Collected data entries:
- - - -

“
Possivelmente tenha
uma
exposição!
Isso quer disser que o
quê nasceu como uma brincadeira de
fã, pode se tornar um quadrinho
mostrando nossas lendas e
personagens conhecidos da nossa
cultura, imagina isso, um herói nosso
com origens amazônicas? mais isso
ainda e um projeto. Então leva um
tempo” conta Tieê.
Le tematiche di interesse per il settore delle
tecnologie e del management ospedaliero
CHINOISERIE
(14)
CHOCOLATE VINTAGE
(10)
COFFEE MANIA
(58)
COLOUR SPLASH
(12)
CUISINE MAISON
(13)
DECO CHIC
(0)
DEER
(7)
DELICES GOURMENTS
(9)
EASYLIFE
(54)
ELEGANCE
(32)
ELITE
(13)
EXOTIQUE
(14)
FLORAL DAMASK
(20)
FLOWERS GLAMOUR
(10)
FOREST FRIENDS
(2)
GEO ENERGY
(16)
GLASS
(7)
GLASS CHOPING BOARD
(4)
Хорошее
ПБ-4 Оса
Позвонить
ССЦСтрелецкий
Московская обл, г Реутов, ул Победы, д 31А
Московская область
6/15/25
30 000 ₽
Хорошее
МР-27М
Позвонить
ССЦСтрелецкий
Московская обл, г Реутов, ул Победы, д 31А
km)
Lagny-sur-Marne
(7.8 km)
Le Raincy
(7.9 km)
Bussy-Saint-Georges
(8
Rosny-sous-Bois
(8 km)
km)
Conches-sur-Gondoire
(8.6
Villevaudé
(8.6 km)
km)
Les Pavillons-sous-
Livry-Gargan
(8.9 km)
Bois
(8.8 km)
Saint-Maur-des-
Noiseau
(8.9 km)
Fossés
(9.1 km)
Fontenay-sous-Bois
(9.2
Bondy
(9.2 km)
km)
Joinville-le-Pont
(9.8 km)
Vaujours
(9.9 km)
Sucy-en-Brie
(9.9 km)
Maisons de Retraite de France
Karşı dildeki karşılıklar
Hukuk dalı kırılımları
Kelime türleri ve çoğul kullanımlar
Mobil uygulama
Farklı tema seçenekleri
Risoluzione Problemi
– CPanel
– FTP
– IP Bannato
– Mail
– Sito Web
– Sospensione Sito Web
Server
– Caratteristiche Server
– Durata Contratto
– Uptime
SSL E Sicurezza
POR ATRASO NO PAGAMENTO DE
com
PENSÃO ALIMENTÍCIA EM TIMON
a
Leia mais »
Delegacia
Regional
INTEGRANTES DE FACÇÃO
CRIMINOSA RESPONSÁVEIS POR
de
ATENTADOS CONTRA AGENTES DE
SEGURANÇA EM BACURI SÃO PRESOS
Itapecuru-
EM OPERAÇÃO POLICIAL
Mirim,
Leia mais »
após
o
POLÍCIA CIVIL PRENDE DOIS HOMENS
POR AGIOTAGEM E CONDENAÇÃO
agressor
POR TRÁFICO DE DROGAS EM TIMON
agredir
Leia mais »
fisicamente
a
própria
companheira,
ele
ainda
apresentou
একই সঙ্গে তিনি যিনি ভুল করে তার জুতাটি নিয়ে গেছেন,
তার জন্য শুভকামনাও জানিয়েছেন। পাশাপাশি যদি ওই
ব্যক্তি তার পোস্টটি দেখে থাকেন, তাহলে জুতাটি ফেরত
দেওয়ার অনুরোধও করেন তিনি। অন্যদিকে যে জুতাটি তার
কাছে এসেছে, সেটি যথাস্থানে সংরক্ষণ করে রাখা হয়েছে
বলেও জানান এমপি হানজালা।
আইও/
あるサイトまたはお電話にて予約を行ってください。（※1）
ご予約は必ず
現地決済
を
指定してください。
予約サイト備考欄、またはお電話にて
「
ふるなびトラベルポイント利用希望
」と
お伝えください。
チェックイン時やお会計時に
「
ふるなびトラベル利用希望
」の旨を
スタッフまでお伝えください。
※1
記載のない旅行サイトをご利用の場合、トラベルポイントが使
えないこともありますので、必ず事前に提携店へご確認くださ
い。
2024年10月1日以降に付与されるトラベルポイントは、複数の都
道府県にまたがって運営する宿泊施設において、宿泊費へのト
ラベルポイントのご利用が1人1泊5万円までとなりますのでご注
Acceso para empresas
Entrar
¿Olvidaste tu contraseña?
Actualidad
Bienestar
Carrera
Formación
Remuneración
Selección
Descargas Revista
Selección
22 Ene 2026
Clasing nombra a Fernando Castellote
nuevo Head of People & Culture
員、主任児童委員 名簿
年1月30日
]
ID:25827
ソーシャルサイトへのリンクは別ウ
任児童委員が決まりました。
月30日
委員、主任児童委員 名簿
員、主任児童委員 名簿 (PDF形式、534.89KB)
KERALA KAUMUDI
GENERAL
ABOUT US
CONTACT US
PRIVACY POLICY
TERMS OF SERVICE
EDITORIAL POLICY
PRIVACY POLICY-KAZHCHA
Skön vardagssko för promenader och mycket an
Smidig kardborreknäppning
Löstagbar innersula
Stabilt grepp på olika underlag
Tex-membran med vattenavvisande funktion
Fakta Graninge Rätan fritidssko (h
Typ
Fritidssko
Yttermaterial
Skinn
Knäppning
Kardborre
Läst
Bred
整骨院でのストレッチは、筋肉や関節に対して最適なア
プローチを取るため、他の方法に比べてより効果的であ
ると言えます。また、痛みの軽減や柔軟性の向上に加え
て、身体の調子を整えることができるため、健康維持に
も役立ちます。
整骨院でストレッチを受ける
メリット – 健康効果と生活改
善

- - - -

An exact copy of every entry above is the expected answer.

*Final answer*
“
Possivelmente tenha
uma
exposição!
Isso quer disser que o
quê nasceu como uma brincadeira de
fã, pode se tornar um quadrinho
mostrando nossas lendas e
personagens conhecidos da nossa
cultura, imagina isso, um herói nosso
com origens amazônicas? mais isso
ainda e um projeto. Então leva um
tempo” conta Tieê.
Le tematiche di interesse per il settore delle
tecnologie e del management ospedaliero
CHINOISERIE
(14)
CHOCOLATE VINTAGE
(10)
COFFEE MANIA
(58)
COLOUR SPLASH
(12)
CUISINE MAISON
(13)
DECO CHIC
(0)
DEER
(7)
DELICES GOURMENTS
(9)
EASYLIFE
(54)
ELEGANCE
(32)
ELITE
(13)
EXOTIQUE
(14)
FLORAL DAMASK
(20)
FLOWERS GLAMOUR
(10)
FOREST FRIENDS
(2)
GEO ENERGY
(16)
GLASS
(7)
GLASS CHOPING BOARD
(4)
Хорошее
ПБ-4 Оса
Позвонить
ССЦСтрелецкий
Московская обл, г Реутов, ул Победы, д 31А
Московская область
6/15/25
30 000 ₽
Хорошее
МР-27М
Позвонить
ССЦСтрелецкий
Московская обл, г Реутов, ул Победы, д 31А
km)
Lagny-sur-Marne
(7.8 km)
Le Raincy
(7.9 km)
Bussy-Saint-Georges
(8
Rosny-sous-Bois
(8 km)
km)
Conches-sur-Gondoire
(8.6
Villevaudé
(8.6 km)
km)
Les Pavillons-sous-
Livry-Gargan
(8.9 km)
Bois
(8.8 km)
Saint-Maur-des-
Noiseau
(8.9 km)
Fossés
(9.1 km)
Fontenay-sous-Bois
(9.2
Bondy
(9.2 km)
km)
Joinville-le-Pont
(9.8 km)
Vaujours
(9.9 km)
Sucy-en-Brie
(9.9 km)
Maisons de Retraite de France
Karşı dildeki karşılıklar
Hukuk dalı kırılımları
Kelime türleri ve çoğul kullanımlar
Mobil uygulama
Farklı tema seçenekleri
Risoluzione Problemi
– CPanel
– FTP
– IP Bannato
– Mail
– Sito Web
– Sospensione Sito Web
Server
– Caratteristiche Server
– Durata Contratto
– Uptime
SSL E Sicurezza
POR ATRASO NO PAGAMENTO DE
com
PENSÃO ALIMENTÍCIA EM TIMON
a
Leia mais »
Delegacia
Regional
INTEGRANTES DE FACÇÃO
CRIMINOSA RESPONSÁVEIS POR
de
ATENTADOS CONTRA AGENTES DE
SEGURANÇA EM BACURI SÃO PRESOS
Itapecuru-
EM OPERAÇÃO POLICIAL
Mirim,
Leia mais »
após
o
POLÍCIA CIVIL PRENDE DOIS HOMENS
POR AGIOTAGEM E CONDENAÇÃO
agressor
POR TRÁFICO DE DROGAS EM TIMON
agredir
Leia mais »
fisicamente
a
própria
companheira,
ele
ainda
apresentou
একই সঙ্গে তিনি যিনি ভুল করে তার জুতাটি নিয়ে গেছেন,
তার জন্য শুভকামনাও জানিয়েছেন। পাশাপাশি যদি ওই
ব্যক্তি তার পোস্টটি দেখে থাকেন, তাহলে জুতাটি ফেরত
দেওয়ার অনুরোধও করেন তিনি। অন্যদিকে যে জুতাটি তার
কাছে এসেছে, সেটি যথাস্থানে সংরক্ষণ করে রাখা হয়েছে
বলেও জানান এমপি হানজালা।
আইও/
あるサイトまたはお電話にて予約を行ってください。（※1）
ご予約は必ず
現地決済
を
指定してください。
予約サイト備考欄、またはお電話にて
「
ふるなびトラベルポイント利用希望
」と
お伝えください。
チェックイン時やお会計時に
「
ふるなびトラベル利用希望
」の旨を
スタッフまでお伝えください。
※1
記載のない旅行サイトをご利用の場合、トラベルポイントが使
えないこともありますので、必ず事前に提携店へご確認くださ
い。
2024年10月1日以降に付与されるトラベルポイントは、複数の都
道府県にまたがって運営する宿泊施設において、宿泊費へのト
ラベルポイントのご利用が1人1泊5万円までとなりますのでご注
Acceso para empresas
Entrar
¿Olvidaste tu contraseña?
Actualidad
Bienestar
Carrera
Formación
Remuneración
Selección
Descargas Revista
Selección
22 Ene 2026
Clasing nombra a Fernando Castellote
nuevo Head of People & Culture
員、主任児童委員 名簿
年1月30日
]
ID:25827
ソーシャルサイトへのリンクは別ウ
任児童委員が決まりました。
月30日
委員、主任児童委員 名簿
員、主任児童委員 名簿 (PDF形式、534.89KB)
KERALA KAUMUDI
GENERAL
ABOUT US
CONTACT US
PRIVACY POLICY
TERMS OF SERVICE
EDITORIAL POLICY
PRIVACY POLICY-KAZHCHA
Skön vardagssko för promenader och mycket an
Smidig kardborreknäppning
Löstagbar innersula
Stabilt grepp på olika underlag
Tex-membran med vattenavvisande funktion
Fakta Graninge Rätan fritidssko (h
Typ
Fritidssko
Yttermaterial
Skinn
Knäppning
Kardborre
Läst
Bred
整骨院でのストレッチは、筋肉や関節に対して最適なア
プローチを取るため、他の方法に比べてより効果的であ
ると言えます。また、痛みの軽減や柔軟性の向上に加え
て、身体の調子を整えることができるため、健康維持に
も役立ちます。
整骨院でストレッチを受ける
メリット – 健康効果と生活改
善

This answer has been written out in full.